= INSTRUCTION =
Put every line of the data below into a numbered list, leaving out any blank lines.

= MATERIAL PROVIDED =

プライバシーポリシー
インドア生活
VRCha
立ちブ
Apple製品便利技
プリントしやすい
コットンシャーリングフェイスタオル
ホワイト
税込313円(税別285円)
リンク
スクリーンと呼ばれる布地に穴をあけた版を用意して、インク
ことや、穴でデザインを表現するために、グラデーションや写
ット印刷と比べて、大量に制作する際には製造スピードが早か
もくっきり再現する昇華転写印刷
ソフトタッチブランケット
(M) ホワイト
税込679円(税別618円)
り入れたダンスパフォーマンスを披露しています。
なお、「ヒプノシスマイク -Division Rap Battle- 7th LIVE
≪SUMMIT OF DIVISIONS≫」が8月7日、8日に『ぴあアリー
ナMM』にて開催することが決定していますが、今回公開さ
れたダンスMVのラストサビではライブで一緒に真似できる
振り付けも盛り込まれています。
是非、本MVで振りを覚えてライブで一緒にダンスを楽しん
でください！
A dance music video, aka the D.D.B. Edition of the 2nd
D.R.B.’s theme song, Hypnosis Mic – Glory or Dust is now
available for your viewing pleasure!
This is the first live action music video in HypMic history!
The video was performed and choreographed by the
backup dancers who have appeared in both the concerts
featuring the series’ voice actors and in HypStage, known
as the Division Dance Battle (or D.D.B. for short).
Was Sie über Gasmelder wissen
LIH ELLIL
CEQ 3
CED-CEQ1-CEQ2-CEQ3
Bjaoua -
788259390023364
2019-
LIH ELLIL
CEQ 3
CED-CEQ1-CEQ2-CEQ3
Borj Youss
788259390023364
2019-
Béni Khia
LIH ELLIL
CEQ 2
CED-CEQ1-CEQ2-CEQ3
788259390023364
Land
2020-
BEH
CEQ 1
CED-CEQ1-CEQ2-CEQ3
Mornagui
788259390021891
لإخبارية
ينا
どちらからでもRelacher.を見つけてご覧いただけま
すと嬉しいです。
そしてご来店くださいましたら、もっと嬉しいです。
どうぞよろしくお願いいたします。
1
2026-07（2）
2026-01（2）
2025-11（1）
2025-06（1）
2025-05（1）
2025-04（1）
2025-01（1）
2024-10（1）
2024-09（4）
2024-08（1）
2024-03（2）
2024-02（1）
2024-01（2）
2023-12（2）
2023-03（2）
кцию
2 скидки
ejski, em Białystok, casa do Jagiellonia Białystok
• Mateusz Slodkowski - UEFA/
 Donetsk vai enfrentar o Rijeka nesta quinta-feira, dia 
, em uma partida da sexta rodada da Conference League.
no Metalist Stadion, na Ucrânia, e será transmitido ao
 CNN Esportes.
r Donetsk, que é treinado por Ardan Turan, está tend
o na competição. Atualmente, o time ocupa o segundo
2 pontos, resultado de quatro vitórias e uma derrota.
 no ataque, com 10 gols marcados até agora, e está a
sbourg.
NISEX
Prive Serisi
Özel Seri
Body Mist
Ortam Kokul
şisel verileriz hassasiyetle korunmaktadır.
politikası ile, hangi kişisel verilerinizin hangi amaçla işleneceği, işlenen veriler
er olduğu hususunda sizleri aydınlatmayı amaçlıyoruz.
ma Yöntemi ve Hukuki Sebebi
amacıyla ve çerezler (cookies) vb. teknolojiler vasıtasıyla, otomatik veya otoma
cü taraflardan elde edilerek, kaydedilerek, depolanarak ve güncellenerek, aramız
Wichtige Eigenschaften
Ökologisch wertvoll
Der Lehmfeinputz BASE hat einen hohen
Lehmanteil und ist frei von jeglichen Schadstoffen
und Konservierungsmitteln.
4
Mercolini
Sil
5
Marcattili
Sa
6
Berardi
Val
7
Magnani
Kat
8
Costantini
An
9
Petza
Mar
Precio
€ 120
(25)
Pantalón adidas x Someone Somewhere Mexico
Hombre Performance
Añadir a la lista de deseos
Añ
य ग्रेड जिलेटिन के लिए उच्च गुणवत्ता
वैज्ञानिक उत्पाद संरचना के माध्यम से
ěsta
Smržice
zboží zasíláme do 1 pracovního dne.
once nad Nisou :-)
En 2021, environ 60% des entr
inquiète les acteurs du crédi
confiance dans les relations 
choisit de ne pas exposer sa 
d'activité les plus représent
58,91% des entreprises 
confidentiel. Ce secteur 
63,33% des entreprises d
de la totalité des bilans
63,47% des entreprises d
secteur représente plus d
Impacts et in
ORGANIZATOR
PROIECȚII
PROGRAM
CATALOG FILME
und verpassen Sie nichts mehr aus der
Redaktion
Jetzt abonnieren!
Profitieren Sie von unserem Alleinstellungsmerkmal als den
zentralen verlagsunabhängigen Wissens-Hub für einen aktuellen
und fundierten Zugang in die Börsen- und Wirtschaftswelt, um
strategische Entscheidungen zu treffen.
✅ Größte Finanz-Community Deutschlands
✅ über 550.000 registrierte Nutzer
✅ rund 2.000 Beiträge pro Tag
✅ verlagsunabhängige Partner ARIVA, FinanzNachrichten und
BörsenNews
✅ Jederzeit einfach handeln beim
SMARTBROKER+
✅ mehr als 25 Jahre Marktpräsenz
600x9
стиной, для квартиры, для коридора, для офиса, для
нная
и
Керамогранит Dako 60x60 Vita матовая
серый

= ANSWER FOR THE TASK =
1. プライバシーポリシー
2. インドア生活
3. VRCha
4. 立ちブ
5. Apple製品便利技
6. プリントしやすい
7. コットンシャーリングフェイスタオル
8. ホワイト
9. 税込313円(税別285円)
10. リンク
11. スクリーンと呼ばれる布地に穴をあけた版を用意して、インク
12. ことや、穴でデザインを表現するために、グラデーションや写
13. ット印刷と比べて、大量に制作する際には製造スピードが早か
14. もくっきり再現する昇華転写印刷
15. ソフトタッチブランケット
16. (M) ホワイト
17. 税込679円(税別618円)
18. り入れたダンスパフォーマンスを披露しています。
19. なお、「ヒプノシスマイク -Division Rap Battle- 7th LIVE
20. ≪SUMMIT OF DIVISIONS≫」が8月7日、8日に『ぴあアリー
21. ナMM』にて開催することが決定していますが、今回公開さ
22. れたダンスMVのラストサビではライブで一緒に真似できる
23. 振り付けも盛り込まれています。
24. 是非、本MVで振りを覚えてライブで一緒にダンスを楽しん
25. でください！
26. A dance music video, aka the D.D.B. Edition of the 2nd
27. D.R.B.’s theme song, Hypnosis Mic – Glory or Dust is now
28. available for your viewing pleasure!
29. This is the first live action music video in HypMic history!
30. The video was performed and choreographed by the
31. backup dancers who have appeared in both the concerts
32. featuring the series’ voice actors and in HypStage, known
33. as the Division Dance Battle (or D.D.B. for short).
34. Was Sie über Gasmelder wissen
35. LIH ELLIL
36. CEQ 3
37. CED-CEQ1-CEQ2-CEQ3
38. Bjaoua -
39. 788259390023364
40. 2019-
41. LIH ELLIL
42. CEQ 3
43. CED-CEQ1-CEQ2-CEQ3
44. Borj Youss
45. 788259390023364
46. 2019-
47. Béni Khia
48. LIH ELLIL
49. CEQ 2
50. CED-CEQ1-CEQ2-CEQ3
51. 788259390023364
52. Land
53. 2020-
54. BEH
55. CEQ 1
56. CED-CEQ1-CEQ2-CEQ3
57. Mornagui
58. 788259390021891
59. لإخبارية
60. ينا
61. どちらからでもRelacher.を見つけてご覧いただけま
62. すと嬉しいです。
63. そしてご来店くださいましたら、もっと嬉しいです。
64. どうぞよろしくお願いいたします。
65. 1
66. 2026-07（2）
67. 2026-01（2）
68. 2025-11（1）
69. 2025-06（1）
70. 2025-05（1）
71. 2025-04（1）
72. 2025-01（1）
73. 2024-10（1）
74. 2024-09（4）
75. 2024-08（1）
76. 2024-03（2）
77. 2024-02（1）
78. 2024-01（2）
79. 2023-12（2）
80. 2023-03（2）
81. кцию
82. 2 скидки
83. ejski, em Białystok, casa do Jagiellonia Białystok
84. • Mateusz Slodkowski - UEFA/
85.  Donetsk vai enfrentar o Rijeka nesta quinta-feira, dia 
86. , em uma partida da sexta rodada da Conference League.
87. no Metalist Stadion, na Ucrânia, e será transmitido ao
88.  CNN Esportes.
89. r Donetsk, que é treinado por Ardan Turan, está tend
90. o na competição. Atualmente, o time ocupa o segundo
91. 2 pontos, resultado de quatro vitórias e uma derrota.
92.  no ataque, com 10 gols marcados até agora, e está a
93. sbourg.
94. NISEX
95. Prive Serisi
96. Özel Seri
97. Body Mist
98. Ortam Kokul
99. şisel verileriz hassasiyetle korunmaktadır.
100. politikası ile, hangi kişisel verilerinizin hangi amaçla işleneceği, işlenen veriler
101. er olduğu hususunda sizleri aydınlatmayı amaçlıyoruz.
102. ma Yöntemi ve Hukuki Sebebi
103. amacıyla ve çerezler (cookies) vb. teknolojiler vasıtasıyla, otomatik veya otoma
104. cü taraflardan elde edilerek, kaydedilerek, depolanarak ve güncellenerek, aramız
105. Wichtige Eigenschaften
106. Ökologisch wertvoll
107. Der Lehmfeinputz BASE hat einen hohen
108. Lehmanteil und ist frei von jeglichen Schadstoffen
109. und Konservierungsmitteln.
110. 4
111. Mercolini
112. Sil
113. 5
114. Marcattili
115. Sa
116. 6
117. Berardi
118. Val
119. 7
120. Magnani
121. Kat
122. 8
123. Costantini
124. An
125. 9
126. Petza
127. Mar
128. Precio
129. € 120
130. (25)
131. Pantalón adidas x Someone Somewhere Mexico
132. Hombre Performance
133. Añadir a la lista de deseos
134. Añ
135. य ग्रेड जिलेटिन के लिए उच्च गुणवत्ता
136. वैज्ञानिक उत्पाद संरचना के माध्यम से
137. ěsta
138. Smržice
139. zboží zasíláme do 1 pracovního dne.
140. once nad Nisou :-)
141. En 2021, environ 60% des entr
142. inquiète les acteurs du crédi
143. confiance dans les relations 
144. choisit de ne pas exposer sa 
145. d'activité les plus représent
146. 58,91% des entreprises 
147. confidentiel. Ce secteur 
148. 63,33% des entreprises d
149. de la totalité des bilans
150. 63,47% des entreprises d
151. secteur représente plus d
152. Impacts et in
153. ORGANIZATOR
154. PROIECȚII
155. PROGRAM
156. CATALOG FILME
157. und verpassen Sie nichts mehr aus der
158. Redaktion
159. Jetzt abonnieren!
160. Profitieren Sie von unserem Alleinstellungsmerkmal als den
161. zentralen verlagsunabhängigen Wissens-Hub für einen aktuellen
162. und fundierten Zugang in die Börsen- und Wirtschaftswelt, um
163. strategische Entscheidungen zu treffen.
164. ✅ Größte Finanz-Community Deutschlands
165. ✅ über 550.000 registrierte Nutzer
166. ✅ rund 2.000 Beiträge pro Tag
167. ✅ verlagsunabhängige Partner ARIVA, FinanzNachrichten und
168. BörsenNews
169. ✅ Jederzeit einfach handeln beim
170. SMARTBROKER+
171. ✅ mehr als 25 Jahre Marktpräsenz
172. 600x9
173. стиной, для квартиры, для коридора, для офиса, для
174. нная
175. и
176. Керамогранит Dako 60x60 Vita матовая
177. серый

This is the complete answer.